Good morning friends, I happen to be the eldest of the 9 grandchildren but just because I’ve been blessed under our grandpa’s love and leadership longer than my cousins and sisters doesn’t make me any more qualified to share today. We all have our own list of memories tucked in our hearts. The list of contributions of every sort our grandfather made in his lifetime would be impossible for any of us here today to sum up. And as with most of life, it’s the intangible things that can’t be touched or measured that mattered more than any other.
It was his “whatey” that he brought with him when he flew to Seattle or visited grandkids in Virginia. I don’t even know how it started but as little girls as soon as we saw his face, we said “Gpa!” and he said “whatey!”. We came to expect the “whatey” and we would ask him to make sure and bring it when he came. The whatey always came with a smile and that’s what made it so grand.
It was their heart to share what they deemed “one of the most stunning places in the world” coupled with their radical generosity that took our whole extended Larson family to New Zealand 14 years ago this Christmas. They had seen nearly the whole world over and told us we all had to experience together the beauty and breadth of a place they had so enjoyed. If there’s anything more wonderful than being overcome by an incredible land, it’s sharing that wonder with the ones you love most. It was the trip of a lifetime for all of us.
It was also his faithful presence, despite having to travel cross country to see any of us in the Sween family at least – he was always there, cheering us on at every big life moment, celebrating graduations and weddings and eventually the births of some 14 great-grandchildren. He and Grandma were intentionally invested in the lives of their family in a way that communicated our value in their eyes and we were all better for it.
It was an unwavering commitment to building family relationships despite distance that brought us all together time and time again from Fort Casey, Washington to Estes Park, Colorado to the Outer Banks, North Carolina and many others in between. This left us feeling connected and like we belonged to something special, even if we lived cross country from our cousins.
It was the fervor and passion and deepest pride he had when he talked about politics and education and great leaders and history and America. He told stories of growing up in the Great Depression and having a tumbleweed for a Christmas tree with a stern face and I knew he still remembered just how unbearable some of those days had been.
It was the constant encouragement that he offered to me every single time he saw me and my six children the past decade or so. He was one of my greatest cheerleaders. These last three years with him living nearby for the first time in my life, my children and I had the privilege of Sunday lunches. After sharing our grandfather with Right to Work, with presidents and Senators, with our nation really, it was this last season of his that will always be of greatest treasure to me. He faithfully, dare I say relentlessly, spurned me onward in the daily, sometimes quite monotonous work of educating our children at home, cultivating character and of serving those around us in ways we were able. His consistent mantra to me as we parted every week was, “You keep up the good work”. It was fitting to me that the night before he passed away when I went to say goodbye for the evening, he managed to say quietly “You do good work”.
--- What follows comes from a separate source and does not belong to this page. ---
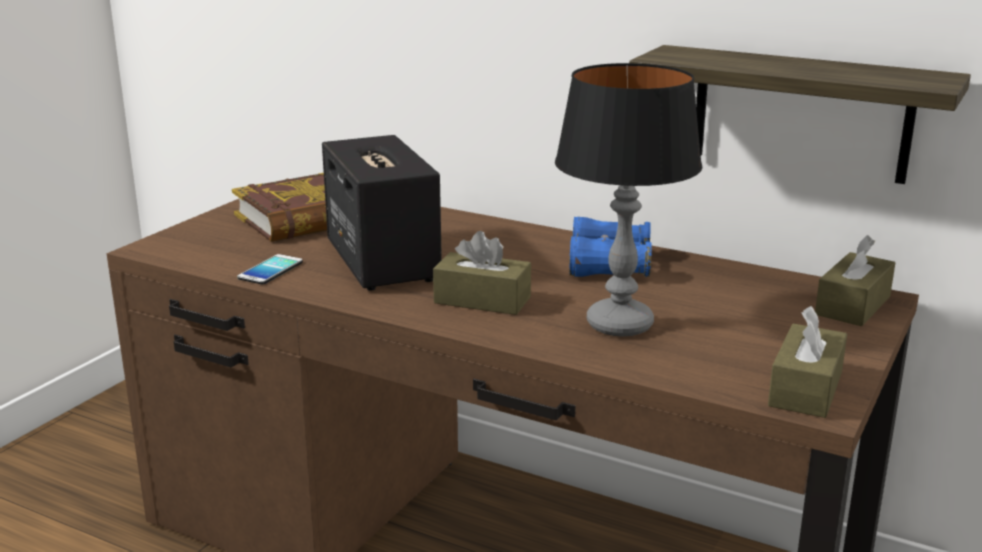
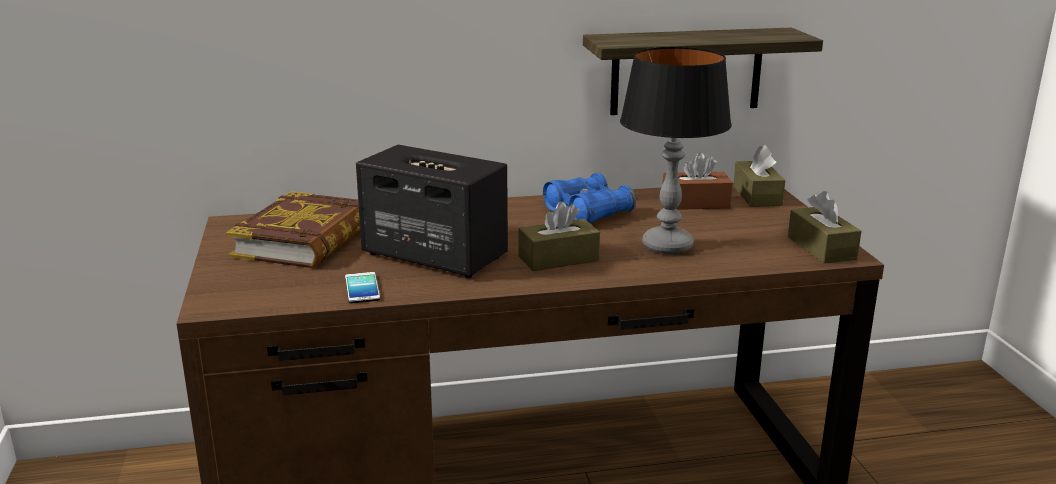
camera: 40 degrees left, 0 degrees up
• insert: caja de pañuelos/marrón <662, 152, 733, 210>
It was Grandpa’s steady, rooted faith in Jesus that was perhaps his greatest contribution to the Larson clan and to an immeasurable many who don’t share our family name. His extreme generosity to people and to organizations who were committed to furthering the message of Christ and his Gospel in the world has undoubtedly had impact in ways we will never grasp or fully know on this side of heaven.
There really isn’t a role in the world quite like a grandparent. And an adult who fills that unique role with excellence is one in a million in the eyes of their grandchild. Grandpa was indeed, one in a million and the void he leaves is certainly an impossible one to fill.